The Mummy!Written by Jane Wells Web Loudon but published anonymously in 1827, the book gives an interesting look at the future. The story is of a mummy, Cheops, reanimated in the 22nd century, inspired by the exciting development of the era, and a positive look at the future.

Jane may have drawn inspiration from the general fashion for anything Pharaonic. French researchers were bringing back numerous discoveries from Egypt; in 1821 there were public unwrappings of Egyptian mummies in Piccadilly; and Mary Shelley published Frankenstein in 1818. As Shelley had written of Frankenstein’s creation, “A mummy again endued with animation could not be so hideous as that wretch,” which may have triggered Jane’s concept. Unlike the Frankenstein monster, the revived Cheops is not shuffling around dealing out horror and death, but giving canny advice on politics and life to those who befriend him. In some ways The Mummy! may be seen as her reaction to themes in Frankenstein: her mummy specifically says he is allowed life only by divine favor, rather than mortal science.

Unlike many early science fiction works, Loudon did not portray the future as her own day with only political changes.
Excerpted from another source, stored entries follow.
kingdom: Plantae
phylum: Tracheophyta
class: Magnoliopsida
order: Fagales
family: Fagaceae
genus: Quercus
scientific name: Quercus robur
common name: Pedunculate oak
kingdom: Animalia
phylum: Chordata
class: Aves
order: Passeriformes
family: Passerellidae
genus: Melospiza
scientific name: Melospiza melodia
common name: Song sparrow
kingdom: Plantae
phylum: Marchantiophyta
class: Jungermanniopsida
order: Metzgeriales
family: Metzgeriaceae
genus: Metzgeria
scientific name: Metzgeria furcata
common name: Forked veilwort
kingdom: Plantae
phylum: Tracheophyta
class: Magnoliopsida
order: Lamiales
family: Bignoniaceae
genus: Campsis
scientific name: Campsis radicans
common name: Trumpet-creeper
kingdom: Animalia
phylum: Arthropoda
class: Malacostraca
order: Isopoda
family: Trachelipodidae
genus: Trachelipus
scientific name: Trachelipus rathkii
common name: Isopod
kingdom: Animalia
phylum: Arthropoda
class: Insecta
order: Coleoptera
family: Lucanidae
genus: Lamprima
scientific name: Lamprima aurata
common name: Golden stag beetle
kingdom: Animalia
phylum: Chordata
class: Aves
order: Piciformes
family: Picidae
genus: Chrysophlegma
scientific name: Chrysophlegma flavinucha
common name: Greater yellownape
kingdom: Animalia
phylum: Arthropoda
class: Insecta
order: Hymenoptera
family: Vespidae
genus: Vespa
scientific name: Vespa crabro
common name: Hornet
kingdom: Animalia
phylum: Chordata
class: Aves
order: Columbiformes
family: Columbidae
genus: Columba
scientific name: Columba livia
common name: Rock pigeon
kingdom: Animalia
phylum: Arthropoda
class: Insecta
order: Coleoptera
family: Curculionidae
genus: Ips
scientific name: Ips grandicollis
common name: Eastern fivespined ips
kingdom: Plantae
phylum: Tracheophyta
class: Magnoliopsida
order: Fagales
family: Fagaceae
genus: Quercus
She filled her world with foreseeable changes in technology, society, and even fashion. Her court ladies wear trousers and hair ornaments of controlled flame. Surgeons and lawyers may be steam-powered automatons. A kind of Internet is predicted in it. Besides trying to account for the revivification of the mummy in scientific terms—galvanic shock rather than incantations–“she embodied ideas of scientific progress and discovery, that now read like prophecies” to those later down the 1800s. Her social attitudes have resulted in this book being ranked among feminist novels.

The Mummy!: Or a Tale of the Twenty-Second Century was published anonymously in 1827 by Henry Colburn in three volumes, as was usual in that day so that each small volume could be easily carried around. Jane was 21 at the time of publishing.